The Carnegie Hall is a New Yorkean concert hall , located at the angle of the 7 {{E}} which occurred and 57 {{E}} street, in the district of Manhattan, just in the south of Central Park. As well for the classical music as popular, it is a place very snuffed with the the United States, which owes its reputation with its architectural beauty, its history and also with very good acoustics.
Auditoriums
Carnegie Hall has three auditoriums: Hand Hall, Recital Hall and Chamber Music Hall.
Hand Hall
It can accommodate 2.804 spectators sitted out of five levels. It is called now officially Auditorium
Isaac Stern.
The Hand Hall is a place which releases a cordial environment and which has good acoustics. The Philharmonic orchestra of New York, which played there before, now moved with the Lincoln Center, in Avery Fisher Hall. Many criticisms regret this departure.
The Hand Hall is very high of ceiling, and the spectators of the last balcony must climb 105 steps to reach it.
The majority of the largest traditional musicians of the 20th century occurred there. Its hall is decorated with memories, signed portraits.
Other rooms
Both plus small rooms, whom one now calls Judy and Arthur Zankel Hall and Joan and Sanford I. Weill Recital Hall, respectively contain 599 and 268 sitted places. The two larger auditoriums were renamed following their restoration supplements in 1986. Smallest had been rented with AADA in 1898 and had been tranformé as a cinema about 1959. One decided to re-use it for the music in 1997 and it opened its doors in 2003.
In the enclosure of Carnegie Hall, one also finds the Pink Museum and Carnegie Hall Files, who are two relatively recent extensions.
Structure
Carnegie Hall was conceived by William Burnet Tuthill. It is built out of bricks and brown stone, in an Italian Renaissance style. It is one of the only large buildings of New York entirely made in masonry, without any metal structure. The frontage is covered with narrow bricks, of ocher color, with stone and terra cotta details. The hall avoids the exaggerations baroques and is inspired with elegance by the Florentin style. One can find there similarities with the Chapelle Pazzi of
Filippo Brunelleschi: round openings, harmoniously surrounded by gray stone and white plaster, Corinthian pilasters which support a surmounted cornice of glasses, under an arched ceiling. The famous interior, white decoration and gold, respect the same sobriety of style.
History
It is
Andrew Carnegie which financed the theater who then bore her name. Its construction started in 1890 and the inauguration took place on May 5th
1891, with a concert of
Piotr Ilitch Tchaïkovski. However, work continued until 1897.

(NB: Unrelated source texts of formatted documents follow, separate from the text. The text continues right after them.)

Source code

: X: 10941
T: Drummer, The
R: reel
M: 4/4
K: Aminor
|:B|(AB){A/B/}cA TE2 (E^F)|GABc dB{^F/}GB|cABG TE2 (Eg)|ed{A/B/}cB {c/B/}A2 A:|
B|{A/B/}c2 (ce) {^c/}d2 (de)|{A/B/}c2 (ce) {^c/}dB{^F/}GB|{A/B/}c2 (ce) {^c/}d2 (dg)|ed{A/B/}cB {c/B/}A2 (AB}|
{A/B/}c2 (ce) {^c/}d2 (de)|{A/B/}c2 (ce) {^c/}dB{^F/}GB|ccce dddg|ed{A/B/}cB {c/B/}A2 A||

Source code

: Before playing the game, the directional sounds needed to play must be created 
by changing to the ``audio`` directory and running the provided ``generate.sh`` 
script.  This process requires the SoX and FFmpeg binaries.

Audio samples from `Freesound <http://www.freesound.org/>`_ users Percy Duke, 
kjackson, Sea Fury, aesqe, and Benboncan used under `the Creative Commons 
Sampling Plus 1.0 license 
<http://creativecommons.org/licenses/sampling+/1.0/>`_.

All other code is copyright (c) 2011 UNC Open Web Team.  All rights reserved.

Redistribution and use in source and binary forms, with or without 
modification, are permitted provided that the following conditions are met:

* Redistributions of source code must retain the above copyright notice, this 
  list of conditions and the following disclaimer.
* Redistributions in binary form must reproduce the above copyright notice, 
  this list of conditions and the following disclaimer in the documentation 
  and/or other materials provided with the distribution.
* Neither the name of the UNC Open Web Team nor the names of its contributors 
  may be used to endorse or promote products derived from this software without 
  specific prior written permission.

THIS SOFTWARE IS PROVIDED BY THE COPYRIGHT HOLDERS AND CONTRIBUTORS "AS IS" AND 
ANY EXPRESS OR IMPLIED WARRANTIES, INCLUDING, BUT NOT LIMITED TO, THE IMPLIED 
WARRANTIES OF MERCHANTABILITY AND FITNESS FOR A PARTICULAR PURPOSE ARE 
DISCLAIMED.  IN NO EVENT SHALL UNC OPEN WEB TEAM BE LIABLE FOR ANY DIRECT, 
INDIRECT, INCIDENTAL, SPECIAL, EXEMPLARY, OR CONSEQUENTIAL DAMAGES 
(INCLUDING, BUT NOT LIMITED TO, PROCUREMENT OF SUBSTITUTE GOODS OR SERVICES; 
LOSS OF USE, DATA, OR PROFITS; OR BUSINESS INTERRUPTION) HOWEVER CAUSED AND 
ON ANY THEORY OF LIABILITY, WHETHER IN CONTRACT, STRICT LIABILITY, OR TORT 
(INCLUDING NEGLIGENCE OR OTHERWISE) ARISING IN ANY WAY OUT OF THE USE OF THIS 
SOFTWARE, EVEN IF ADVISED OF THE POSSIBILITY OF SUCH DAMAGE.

The Hall remained property of the Carnegie family until 1925, when the widow of Andrew sold it to a property developer, Robert E. Simon. In the Années 1960, when the Philharmonic one of New York moved with the Lincoln Center, one thought of destroying the building to replace it by a commercial building. Under the pressure of a group carried out by Isaac Stern, the town of New York bought it for 5 million dollars and rented it with an association with nonlucrative goal. He was declared historic building in 1964, and entirely renovated between 1983 and 1995 per James Polshek, known later to have designed the new planetarium of the American Museum off Natural History.
In spite of the statute protecting from now on this monument, one could not completely prevent the construction of a commercial building. Between 1987 and 1989, one built in the same block a building of 60 stages, which shelters at the same time trade and residences, called Carnegie Hall Tower.
Files of Carnegie Hall
One realized, in
1986, that this high place of the music had curiously not preserved files on its history, and that all the documents and memories relating to it were dispersed. One then launched a large information campaign, using publicities and of messages in the media, which caused an excellent reaction of the general public: many music lovers had preserved their old programs. The managers of Carnegie Hall did not accept any less than 12.000, as well as other objects and documents, which made it possible to reconstitute most of its history.
External bond
- Official site Carnegie Hall
Reference
- Richard Schickel, The World off Carnegie Hall, 1960.